Apathy in the Church

Unlike many needs pastors face in ministry, people’s apathy or lack of commitment seems like something outside of a pastor’s control to change. After all, you can’t make people care. Among evangelicals, only 49% read “at least a bit” of the Bible daily, and among Protestant churchgoers, on average, 40% engage with Scripture once a week or less. These statistics point to a disconnect between what the people in our pews profess to value and what their actions reveal they value.

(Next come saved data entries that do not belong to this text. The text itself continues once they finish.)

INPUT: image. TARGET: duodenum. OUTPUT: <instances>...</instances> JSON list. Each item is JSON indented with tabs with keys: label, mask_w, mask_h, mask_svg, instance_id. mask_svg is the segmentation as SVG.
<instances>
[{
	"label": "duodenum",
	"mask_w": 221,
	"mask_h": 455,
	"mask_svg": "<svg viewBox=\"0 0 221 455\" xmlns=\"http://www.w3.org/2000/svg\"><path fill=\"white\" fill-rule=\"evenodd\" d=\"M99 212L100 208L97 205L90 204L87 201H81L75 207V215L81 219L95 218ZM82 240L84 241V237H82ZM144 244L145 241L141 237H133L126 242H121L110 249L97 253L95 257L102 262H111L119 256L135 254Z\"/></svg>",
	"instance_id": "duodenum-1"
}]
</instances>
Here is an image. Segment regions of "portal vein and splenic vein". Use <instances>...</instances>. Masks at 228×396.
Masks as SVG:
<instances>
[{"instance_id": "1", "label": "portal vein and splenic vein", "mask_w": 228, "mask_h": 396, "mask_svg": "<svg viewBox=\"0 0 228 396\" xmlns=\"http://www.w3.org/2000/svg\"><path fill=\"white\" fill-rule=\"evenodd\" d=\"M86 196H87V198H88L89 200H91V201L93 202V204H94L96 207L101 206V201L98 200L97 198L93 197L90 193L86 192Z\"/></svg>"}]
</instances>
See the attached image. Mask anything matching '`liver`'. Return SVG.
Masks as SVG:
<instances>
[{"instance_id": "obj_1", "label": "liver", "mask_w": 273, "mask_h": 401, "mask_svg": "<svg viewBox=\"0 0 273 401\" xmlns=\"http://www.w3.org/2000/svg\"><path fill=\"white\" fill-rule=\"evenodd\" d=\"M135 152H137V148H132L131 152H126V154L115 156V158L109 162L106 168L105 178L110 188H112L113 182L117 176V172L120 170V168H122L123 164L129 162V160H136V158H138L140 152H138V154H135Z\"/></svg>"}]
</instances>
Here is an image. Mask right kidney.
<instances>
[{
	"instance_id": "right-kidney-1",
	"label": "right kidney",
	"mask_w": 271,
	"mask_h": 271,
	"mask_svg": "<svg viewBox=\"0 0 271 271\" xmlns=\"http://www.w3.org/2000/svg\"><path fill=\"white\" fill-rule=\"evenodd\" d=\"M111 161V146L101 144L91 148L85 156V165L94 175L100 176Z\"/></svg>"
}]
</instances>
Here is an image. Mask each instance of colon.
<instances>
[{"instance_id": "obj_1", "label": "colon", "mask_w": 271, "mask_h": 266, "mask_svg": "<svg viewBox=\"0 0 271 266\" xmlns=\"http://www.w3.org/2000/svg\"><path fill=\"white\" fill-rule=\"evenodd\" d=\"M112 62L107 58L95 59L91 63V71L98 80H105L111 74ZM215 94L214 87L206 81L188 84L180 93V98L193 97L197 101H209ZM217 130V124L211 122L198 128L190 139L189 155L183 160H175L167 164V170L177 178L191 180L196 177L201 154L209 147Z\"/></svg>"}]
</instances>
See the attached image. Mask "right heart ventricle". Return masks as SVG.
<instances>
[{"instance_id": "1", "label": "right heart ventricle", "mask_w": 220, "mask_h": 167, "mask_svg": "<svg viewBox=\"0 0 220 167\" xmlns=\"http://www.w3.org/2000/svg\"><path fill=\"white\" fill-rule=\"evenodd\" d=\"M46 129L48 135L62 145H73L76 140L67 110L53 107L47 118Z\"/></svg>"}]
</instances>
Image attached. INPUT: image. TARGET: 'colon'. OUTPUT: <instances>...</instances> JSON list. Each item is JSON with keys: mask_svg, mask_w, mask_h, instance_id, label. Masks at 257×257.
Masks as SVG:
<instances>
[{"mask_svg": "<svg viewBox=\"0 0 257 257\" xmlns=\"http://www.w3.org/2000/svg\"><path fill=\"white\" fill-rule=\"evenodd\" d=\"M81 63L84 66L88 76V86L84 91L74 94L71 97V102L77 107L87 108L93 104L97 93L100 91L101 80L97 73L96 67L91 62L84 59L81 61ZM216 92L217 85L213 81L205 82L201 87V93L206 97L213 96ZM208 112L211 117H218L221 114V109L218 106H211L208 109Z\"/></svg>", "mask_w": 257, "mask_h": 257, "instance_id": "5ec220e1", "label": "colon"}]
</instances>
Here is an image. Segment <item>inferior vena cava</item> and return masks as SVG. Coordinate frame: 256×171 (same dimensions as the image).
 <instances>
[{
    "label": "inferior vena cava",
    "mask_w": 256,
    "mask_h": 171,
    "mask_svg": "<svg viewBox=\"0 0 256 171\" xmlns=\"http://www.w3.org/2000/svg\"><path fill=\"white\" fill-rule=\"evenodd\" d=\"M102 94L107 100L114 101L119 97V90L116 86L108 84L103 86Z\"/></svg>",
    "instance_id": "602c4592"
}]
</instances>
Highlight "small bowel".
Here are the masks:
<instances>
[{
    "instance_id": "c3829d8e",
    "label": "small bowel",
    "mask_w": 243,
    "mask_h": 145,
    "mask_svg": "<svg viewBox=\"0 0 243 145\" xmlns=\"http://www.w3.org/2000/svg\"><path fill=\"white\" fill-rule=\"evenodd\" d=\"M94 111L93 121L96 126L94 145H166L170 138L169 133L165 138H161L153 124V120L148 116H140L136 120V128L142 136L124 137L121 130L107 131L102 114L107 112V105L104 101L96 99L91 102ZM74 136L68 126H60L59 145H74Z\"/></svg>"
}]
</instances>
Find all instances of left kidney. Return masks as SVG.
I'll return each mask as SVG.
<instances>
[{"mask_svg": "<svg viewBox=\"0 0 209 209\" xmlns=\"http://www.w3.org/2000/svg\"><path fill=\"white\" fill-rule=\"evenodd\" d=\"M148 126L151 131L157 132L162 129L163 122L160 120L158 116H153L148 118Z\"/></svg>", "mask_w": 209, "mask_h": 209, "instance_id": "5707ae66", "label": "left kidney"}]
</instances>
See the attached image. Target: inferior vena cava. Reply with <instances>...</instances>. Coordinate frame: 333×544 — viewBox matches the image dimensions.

So, what’s a pastor to do? How do we address apathy among God’s people?

The Man in the Mirror

The first step is to practice empathy. We need to look ourselves in the mirror and ask whether we are as passionate as we ought to be. For many of us, the answer will be no. In fact, it may be the apathy we find in the church is a mirror image of the apathy in our own hearts. We have to see that apathy is not only a “they” problem.

For example, as a theology professor, when I stand before 50 students to teach about the resurrection and I’m more concerned about whether my favorite sports team won, any apathy in the room is certainly not a “they” problem.

Some of our people may struggle with apathy in ways we don’t. Theirs may be deeper, more pervasive, or more prolonged. Yet, the experience itself is not unique to them. Recognizing this helps rightly orient us toward our congregations. From this posture, we can try to address the very real problem of apathy.